Most of us want to make a difference. Some want to take on global issues such as poverty, inequality, or climate change. Others are happy with making a difference to their local community, or even just their own family. But we want our lives to matter to someone.
I used to think that making a difference on a small scale was somehow not “ambitious enough”. If I could make the world better for one hundred people, or one million people, it felt almost unethical for me to choose the smaller, local impact. But I have recently changed my mind – and now champion micro-scale impact! – thanks to a great blog post by Richard Branson.
Branson advises us to draw a circle around ourselves first to make sure that everything inside that circle is working well. Is our health in shape? Are the different areas of our lives in balance?
Once you feel the circle is strong enough you can widen the circle to include your family and friends. Once that second circle is strong you can expand it again to include your local community. If things go really well you can then draw a circle around your country. And if things go really really well, you can draw a circle around the whole world and deal with global issues.
This philosophy of circles taught me three key lessons:
#1: Macro issues are made from millions of ignored micro issues
Global issues do not consist of one big problem. They consist of millions of tiny problems that each happen on a local level for some specific individual. Fixing any one of these local issues is challenging, but definitely doable. But it’s here we risk falling into the fallacy of thinking:
“What does it matter if I step up? My action will only be a grain of sand in the desert.”
It’s precisely that kind of thinking that causes small, local problems to multiply. All issues are local, but it’s those that are repeatedly ignored that become global. When I now see a piece of trash on the street, hear an insensitive comment, or see an opportunity to make someone feel valued, I remind myself that it’s these local issues that count.
#2: You can’t help a big circle without a strong, small circle to stand upon
Helping someone requires that you have some strength to lend. This is why we need to draw a circle around ourselves first. It’s admirable to want to make a difference for one million people. But if you can’t make a difference to one hundred people first, let alone yourself, then how are you supposed to make a difference to one million?
The circles work almost like a video game. By completing one circle, you gain the strength, resources, and knowledge you need to be capable enough to take on the next one.
When Mark Zuckerberg started Facebook, for example, he didn’t set out to connect the whole world. He just focused on connecting the students at his own school Harvard. Once he succeeded with that, he would widen his circle and connect all the colleges in the Ivy League. Then all colleges in the U.S. Then everyone in the U.S. And, finally, the whole world. But had they not first succeeded at one college, nothing else would have followed.
The same holds true for those who wish to make a big impact in any field. It’s by succeeding in the small that you gain access to succeeding in the large. And the bigger you decide to make your circle, the stronger all your smaller circles need to be.

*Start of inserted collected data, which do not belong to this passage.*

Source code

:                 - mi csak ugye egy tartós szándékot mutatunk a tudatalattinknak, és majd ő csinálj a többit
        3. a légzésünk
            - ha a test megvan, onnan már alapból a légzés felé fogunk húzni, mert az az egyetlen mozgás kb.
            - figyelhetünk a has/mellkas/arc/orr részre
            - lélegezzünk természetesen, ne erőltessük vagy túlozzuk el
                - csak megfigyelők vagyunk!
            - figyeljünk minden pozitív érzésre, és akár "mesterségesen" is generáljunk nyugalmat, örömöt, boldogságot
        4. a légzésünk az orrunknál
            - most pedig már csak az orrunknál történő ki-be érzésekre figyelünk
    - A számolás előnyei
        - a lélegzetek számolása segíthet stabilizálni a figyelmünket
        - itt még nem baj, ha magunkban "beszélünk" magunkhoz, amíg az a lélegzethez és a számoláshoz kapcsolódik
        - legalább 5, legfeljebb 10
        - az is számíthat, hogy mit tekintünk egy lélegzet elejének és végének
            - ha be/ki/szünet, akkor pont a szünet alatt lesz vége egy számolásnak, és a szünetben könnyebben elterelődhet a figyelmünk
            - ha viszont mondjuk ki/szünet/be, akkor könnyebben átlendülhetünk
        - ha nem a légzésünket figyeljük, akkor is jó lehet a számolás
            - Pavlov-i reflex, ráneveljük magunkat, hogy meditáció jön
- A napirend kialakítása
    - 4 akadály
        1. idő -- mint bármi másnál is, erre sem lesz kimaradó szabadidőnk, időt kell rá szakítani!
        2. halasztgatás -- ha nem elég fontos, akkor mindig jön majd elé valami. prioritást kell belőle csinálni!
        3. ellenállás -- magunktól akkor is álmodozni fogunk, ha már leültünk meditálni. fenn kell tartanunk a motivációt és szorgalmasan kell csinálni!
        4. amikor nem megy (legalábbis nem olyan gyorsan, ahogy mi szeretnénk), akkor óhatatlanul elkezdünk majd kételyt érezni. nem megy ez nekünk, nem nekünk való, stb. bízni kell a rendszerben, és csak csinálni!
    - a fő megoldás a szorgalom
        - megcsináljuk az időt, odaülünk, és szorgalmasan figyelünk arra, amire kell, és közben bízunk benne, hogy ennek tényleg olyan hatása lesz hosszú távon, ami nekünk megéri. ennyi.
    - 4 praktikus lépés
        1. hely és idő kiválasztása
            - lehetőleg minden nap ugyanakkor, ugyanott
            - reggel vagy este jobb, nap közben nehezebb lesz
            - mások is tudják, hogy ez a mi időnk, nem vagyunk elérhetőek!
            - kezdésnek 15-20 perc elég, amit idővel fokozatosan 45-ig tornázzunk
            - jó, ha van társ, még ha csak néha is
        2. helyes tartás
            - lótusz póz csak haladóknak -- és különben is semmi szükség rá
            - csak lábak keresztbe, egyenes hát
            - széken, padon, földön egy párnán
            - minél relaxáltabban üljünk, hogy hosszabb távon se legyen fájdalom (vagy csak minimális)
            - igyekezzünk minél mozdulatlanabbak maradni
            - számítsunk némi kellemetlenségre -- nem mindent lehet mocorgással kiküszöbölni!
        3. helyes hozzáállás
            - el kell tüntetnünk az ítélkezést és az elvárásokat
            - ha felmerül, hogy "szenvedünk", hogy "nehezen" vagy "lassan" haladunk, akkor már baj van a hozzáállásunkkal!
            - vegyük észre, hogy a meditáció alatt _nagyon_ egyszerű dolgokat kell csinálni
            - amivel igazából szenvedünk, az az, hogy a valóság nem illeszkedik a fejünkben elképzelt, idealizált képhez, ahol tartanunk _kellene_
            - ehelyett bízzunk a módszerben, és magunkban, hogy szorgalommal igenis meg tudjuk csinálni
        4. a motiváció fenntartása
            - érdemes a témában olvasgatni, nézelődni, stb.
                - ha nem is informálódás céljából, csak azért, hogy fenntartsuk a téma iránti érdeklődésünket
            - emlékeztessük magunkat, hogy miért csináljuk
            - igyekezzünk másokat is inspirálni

#3: When circles overlap there is an opportunity for partnerships
Once you expand your circles, you will find that they overlap with others. At the smallest level, you have circles overlapping at the family level, and the more that any of member widens their own family ring, the more the overlap increases for everyone.
The same thing holds true for the next level of circles. When there is an overlap of interests, that is a great opportunity for forming a partnership and taking on the problem together. Sharing resources, incidentally, widens the overlap because your circles move closer to one another, and the overlapping area can be worth many times more than the sum of its individual parts.
The more our circles overlap, the stronger the fabric of society becomes.
This philosophy of the circles has given me a new (and dare I say better) way to think about the world. At a time when global issues seem equally insurmountable and appealing to take on, let’s remember to draw a circle around ourselves first. Let’s widen it one step at a time and work to overlap our circles as much as possible.
The more our circles overlap, the less space small issues have to fester. And if issues don’t have the opportunity to become local, they won’t have the opportunity to become global.